Allerdings waren es laut Wäschle nicht Spione, die damals in Augsburg unterwegs waren, sondern der Cheftrainer der DDR, Werner Lempert, selbst. Der ging auf die Baustelle des Eiskanals und machte Fotos, Zeichnungen und Messungen. Und weil er sich einfach als „Cheftrainer“ vorstellte, bekam er sogar einen Dauerausweis für die Baustelle. "Er hat ja nicht gesagt, für wen. Aus seiner Position raus war er akzeptiert und durfte ohne Einschränkungen die ganze Zeit die Baustelle betreten. So hat er es zumindest auch selbst geschildert", schmunzelt Klaus Wäschle.

Schreibmaschinen mit kyrillischen Schriftzeichen

Für die DDR hat sich der Aufwand gelohnt: Alle vier Goldmedaillen, die in Augsburg damals zu holen waren, gingen an ihre Kanuten.
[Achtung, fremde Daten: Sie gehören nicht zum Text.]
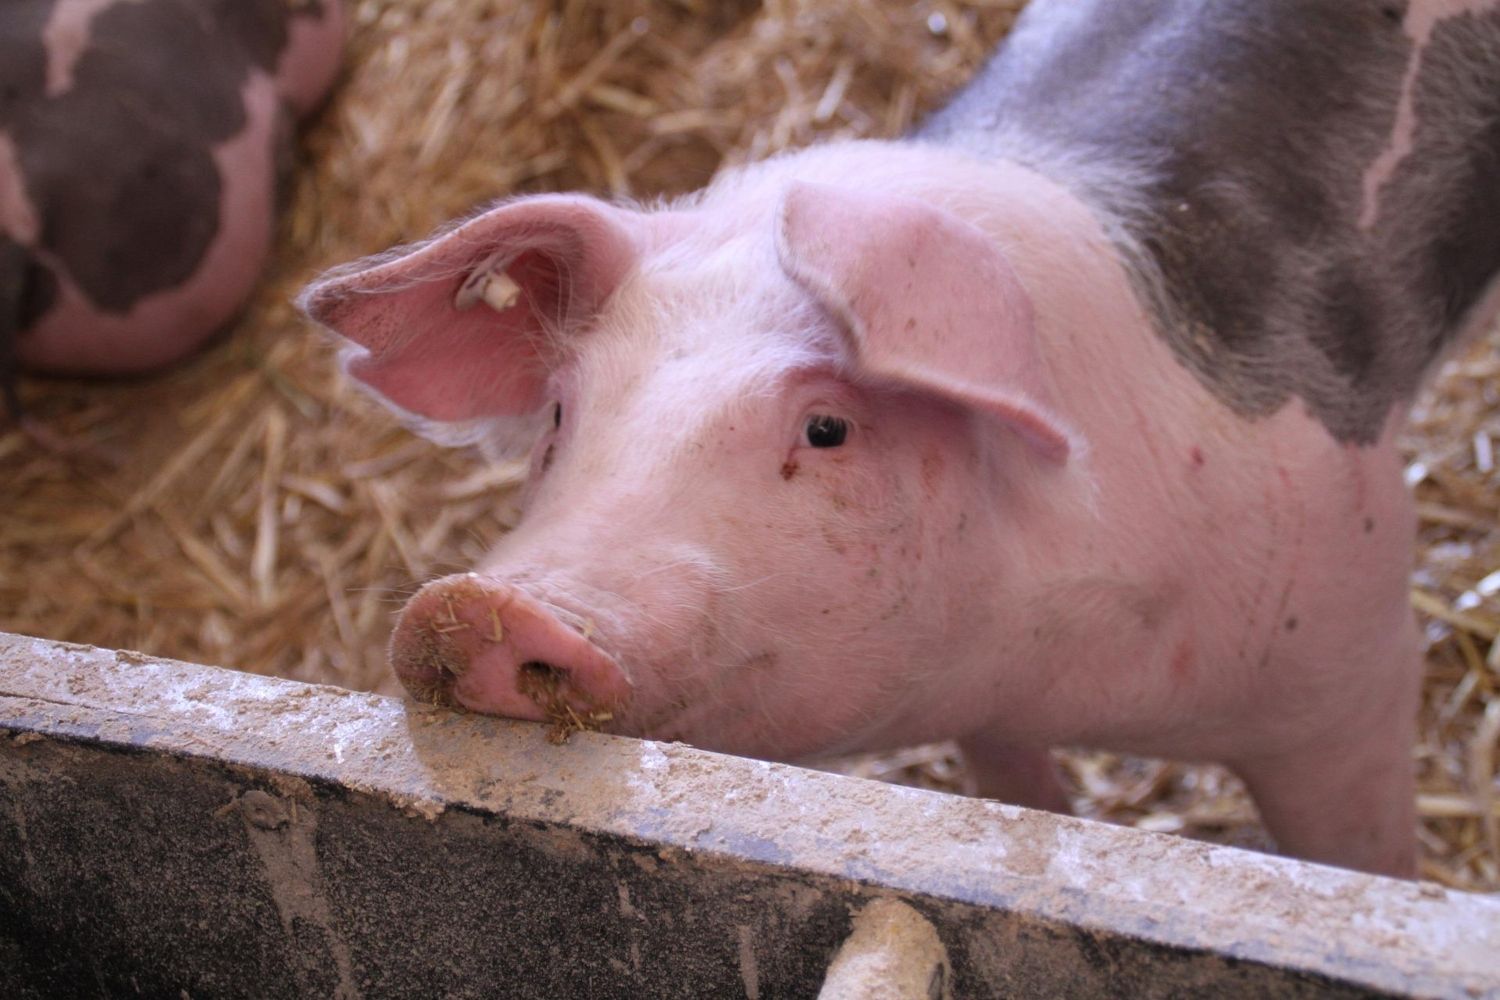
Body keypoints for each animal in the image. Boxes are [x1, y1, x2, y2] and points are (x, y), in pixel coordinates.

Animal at [298, 0, 1500, 875]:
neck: (1045, 650)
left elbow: (1365, 862)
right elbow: (1016, 787)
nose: (476, 606)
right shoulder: (991, 709)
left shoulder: (1351, 665)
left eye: (828, 427)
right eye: (560, 413)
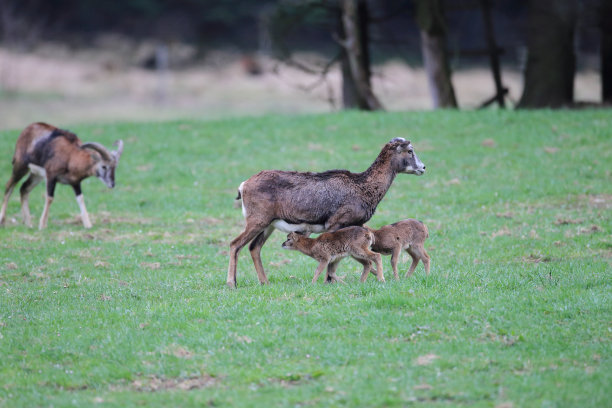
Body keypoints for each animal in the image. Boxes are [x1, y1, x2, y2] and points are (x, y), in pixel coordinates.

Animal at [226, 137, 426, 286]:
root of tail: (244, 185)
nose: (423, 168)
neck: (363, 187)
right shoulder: (335, 225)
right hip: (257, 222)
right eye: (410, 151)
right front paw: (329, 281)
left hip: (268, 226)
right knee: (235, 245)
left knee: (254, 248)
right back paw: (232, 283)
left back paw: (265, 283)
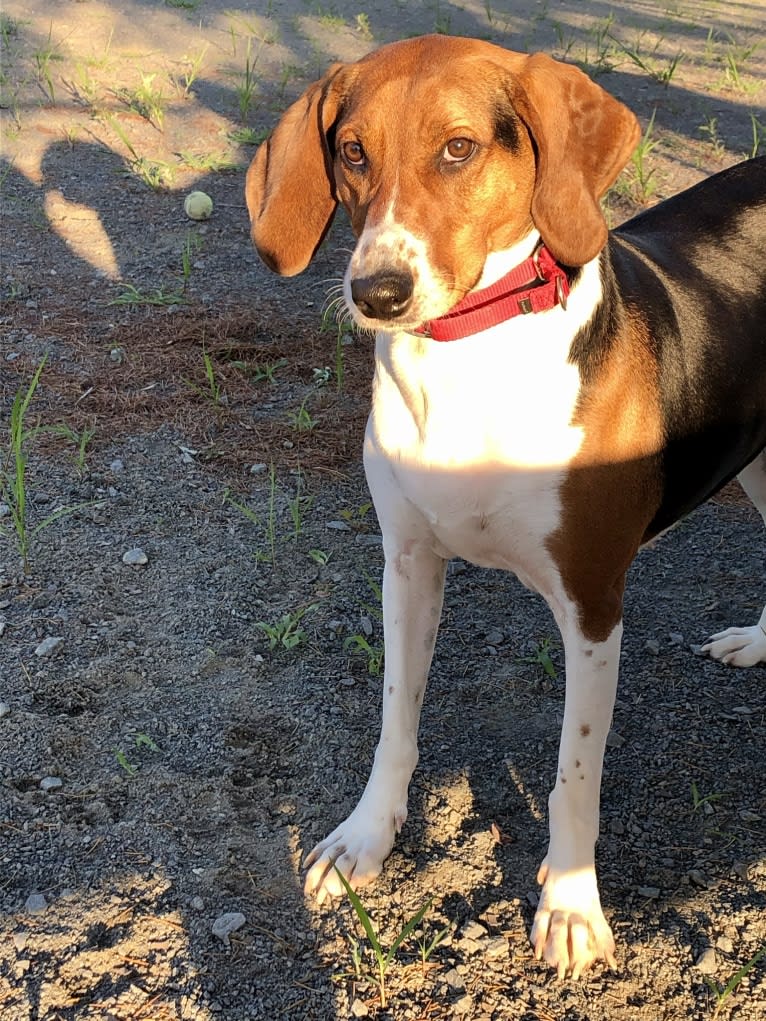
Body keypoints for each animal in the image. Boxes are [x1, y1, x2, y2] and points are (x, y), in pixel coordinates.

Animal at [246, 35, 766, 976]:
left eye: (459, 148)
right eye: (351, 152)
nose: (377, 292)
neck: (471, 352)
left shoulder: (594, 603)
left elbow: (573, 775)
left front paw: (570, 904)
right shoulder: (408, 566)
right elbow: (395, 720)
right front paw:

Die Bundesrepublik landete auf den Rängen dahinter. Dass die Pressevertreter damals über diese Erfolge berichten konnten, dafür war Klaus Wäschle zuständig. Er war der Herr über das Pressezentrum – 1972 ein großer Raum mit 50 Plätzen, 50 Schreibmaschinen und Papier. Aus heutiger Sicht eine spartanische Ausstattung, doch auch dabei lief nicht alles glatt.

"Auch 50 Jahre danach kann niemand sagen, was da genau passiert ist", wundert sich Klaus Wäschle. Aber als er kurz vor Beginn der Olympischen Spiele die Lieferung der Schreibmaschinen in Empfang nahm, hatten 30 davon eine kyrillische Tastatur. Damals blieb ihm nur der Griff zum Telefon: "Wie haben telefoniert mit Kollegen beim Ringen, beim Gewichtheben, den Sportarten, bei denen russische Sportler dominierend sind", erinnert sich Wäschle. Über einen Ringtausch der Schreibmaschinen und durch Hilfe aus München hatten am Ende dann alle Pressevertreter ihre Schreibmaschine in der richtigen Schrift.
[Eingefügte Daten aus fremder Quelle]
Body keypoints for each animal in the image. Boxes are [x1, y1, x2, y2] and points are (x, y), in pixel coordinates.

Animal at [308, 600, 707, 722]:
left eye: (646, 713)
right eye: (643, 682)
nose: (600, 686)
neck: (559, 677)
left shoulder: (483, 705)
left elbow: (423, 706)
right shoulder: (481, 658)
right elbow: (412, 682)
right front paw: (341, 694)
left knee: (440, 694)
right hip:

60.000 Besucher bei den Olympia am Augsburger Eiskanal

Viele der Dinge, die damals passiert sind, wären heute wohl nicht mehr möglich. Und auch Klaus Wäschle würde sich heute wohl nicht mehr so verschätzen, wie damals. Noch einen Tag vor Beginn der Wettkämpfe rechnete er mit rund 15.000 Besuchern am Augsburger Eiskanal. Es kamen aber insgesamt rund 60.000. "Viele Augsburger Familien haben das zu einem Picknickausflug genutzt, weil das ja im Siebentischwald wunderschön liegt, und sich auch die Wettbewerbe angesehen."

Bei der Kanu-WM 2022 hofft Klaus Wäschle nun auf einen ähnlichen Besucheransturm und eine ebenso gute Stimmung unter den Zuschauern. Er selbst ist auch 50 Jahre nach Olympia beteiligt und führt durch den großen Tag der Legenden, bei dem sich die Olympia-Kanuten aus Deutschland, den USA, Großbritannien und Polen in Augsburg treffen und in Erinnerungen schwelgen.